O segundo momento revolucionário do Tratado é a sua própria forma de apresentação, em proposições e subproposições encadeadas, mas não necessariamente dependentes em termos de premissa e conclusão, como acontece noutros «Tratados» de estrutura semelhante, mas mais rígida (por exemplo a Ética de Espinosa, construída more geometrico, mas ainda assim permitindo múltiplas leituras e apropriações). As proposições do Tratado de Wittgenstein podem ler-se com uma autonomia relativa, como linhas e estrofes de um longo poema, numa sequência de imagens (de pensamento) rigorosas e cristalinas. A este propósito o autor escreve numa carta de 1919: «A obra é estritamente filosófica e ao mesmo tempo literária, mas não há nela qualquer devaneio.» E numa outra, do mesmo ano, esclarece que existe uma componente literária do Tratado que, no entanto «não está lá» (é o seu reverso «místico», ou o silêncio em que desagua a última proposição, soberanamente só e sempre citada: «Aquilo de que se não pode falar tem de se deixar em silêncio»).
Nesta segunda carta refere-se ainda outro aspecto central em Wittgenstein: se a forma do Tratado (próxima do aforismo ou do fragmento) é o seu lado estético, a consciência dos limites da linguagem nele expressa é a forma própria da sua ética. Ouçamos o que Wittgenstein escreve: «O sentido do livro é ético. – Queria incluir no prefácio uma frase que acabou por não ficar, mas que agora lhe escrevo, porque talvez lhe forneça uma chave. O que eu queria escrever era que esta minha obra consta de duas partes: aquela que aqui está, mais tudo aquilo que eu não escrevi. E precisamente esta segunda parte é que é importante... Em suma, creio que pus no meu livro tudo aquilo que muitos hoje dizem de forma fantasiosa, na medida em que silencio tudo isso...»

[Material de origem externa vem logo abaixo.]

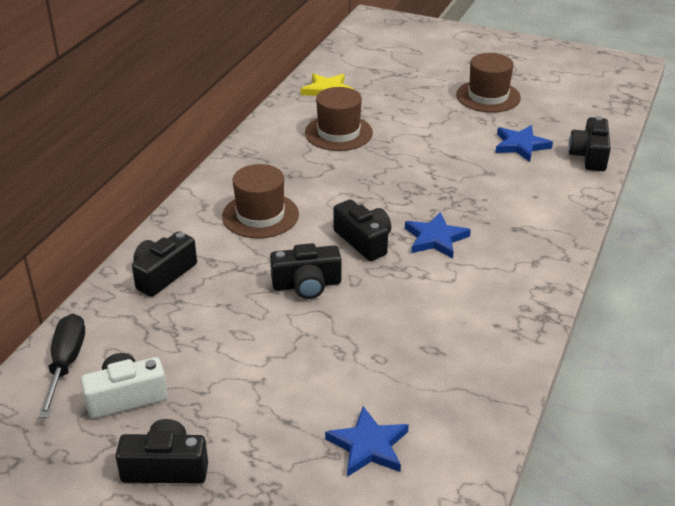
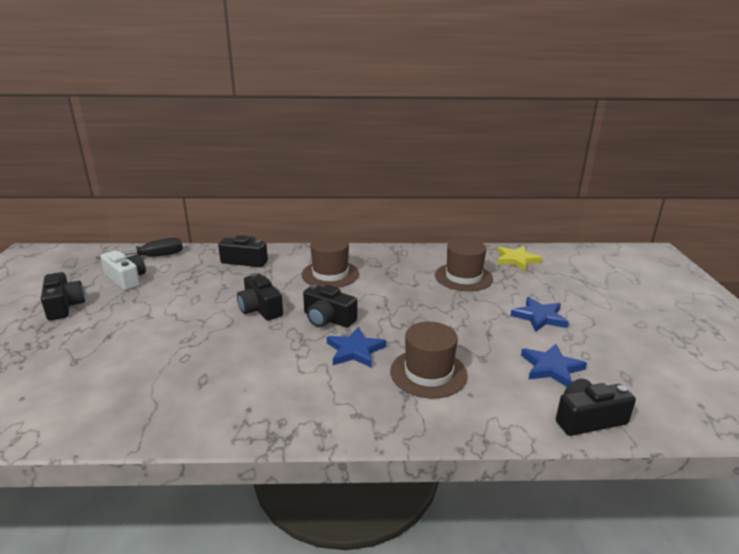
camera: 65 degrees right, 10 degrees down
blue star [325,406,409,477] -> blue star moved to [510,297,569,332]
black camera [334,199,391,261] -> black camera turned 90 degrees clockwise [303,284,357,328]
brown hat [456,53,521,112] -> brown hat moved to [390,322,468,398]

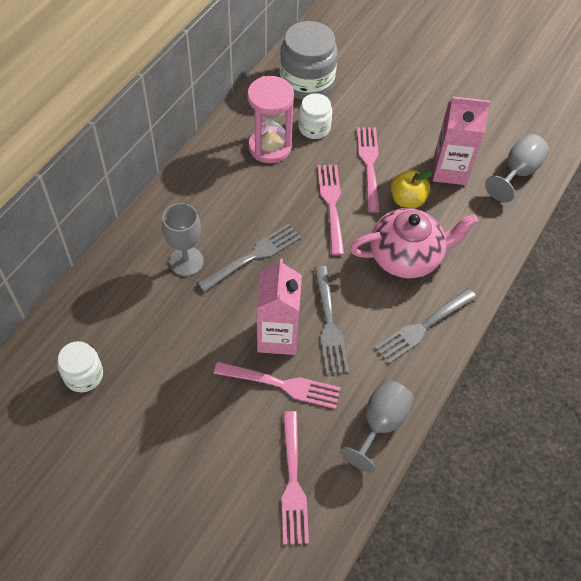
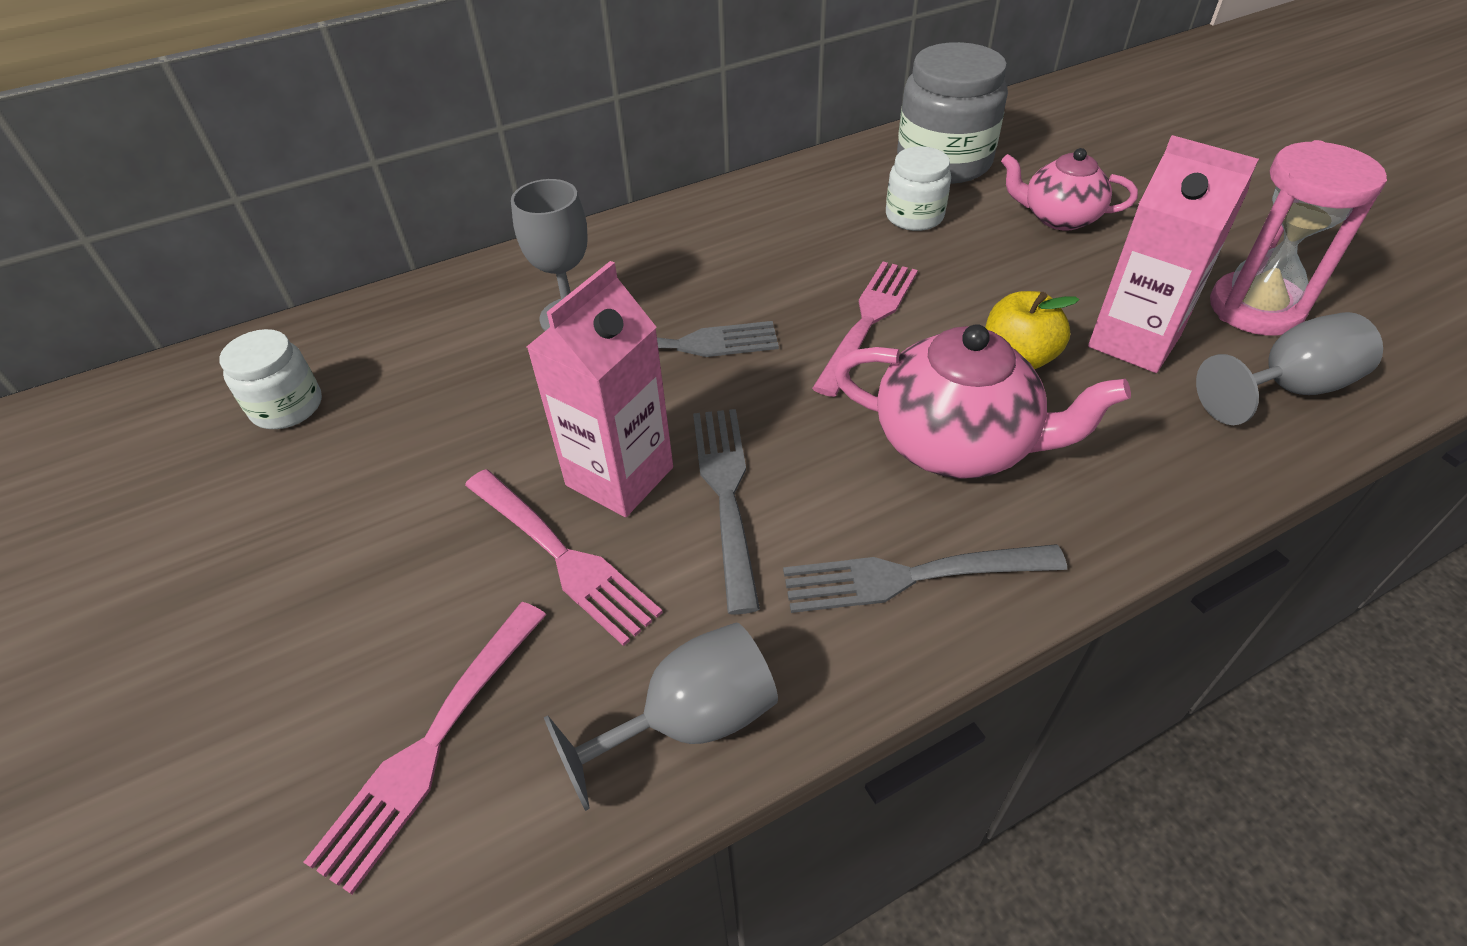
camera: 35 degrees right, 10 degrees down
pink hourglass [247,76,294,163] -> pink hourglass moved to [1210,140,1387,336]
grey fork [314,266,349,375] -> grey fork turned 150 degrees clockwise [693,409,760,614]
pink fork [357,127,380,213] -> none
none -> pink teapot [1001,148,1138,231]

Foram estas (e algumas mais) razões que um dia levaram um compositor finlandês, M. A. Numminen, a ordenar em songs algumas proposições-chave, pondo assim o Tratado de Wittgenstein a... cantar. A história remonta aos idos de sessenta, quando Numminen, ainda estudante, gravou as duas primeiras songs na cantina da universidade de Turku, apenas com um microfone e em estilo de falsete cultivado que se transformou no seu modo inconfundível de, num misto de seriedade e humor (que não é estranho ao próprio Wittgenstein), despertar o interesse para esta obra do filósofo.
Ficam aqui as primeiras três songs da «Tractatus-Suite», apresentada em versão completa em Estocolmo em 1988 e gravada em CD em 1989.
O texto, em inglês, é o das seguintes proposições do Tractatus:
Song 1: 1, 1.1, 1.11, 1.2, 1.21, 2, 2.01, 2.011, 2.012
Song 2: 2.1, 2.12, 2.141, 2.223, 2.224, 2.225, 3, 3.04, 3.32, 3.328
Song3: 4, 4.001, 4.002, 4.01, 4.022, 4.111, 4.115, 4.116, 4,1212
O texto português pode encontrar-se na tradução de M. S. Lourenço: Tratado Lógico-Filosófico e Investigações Filosóficas. Fundação C. Gulbenkian, 1987.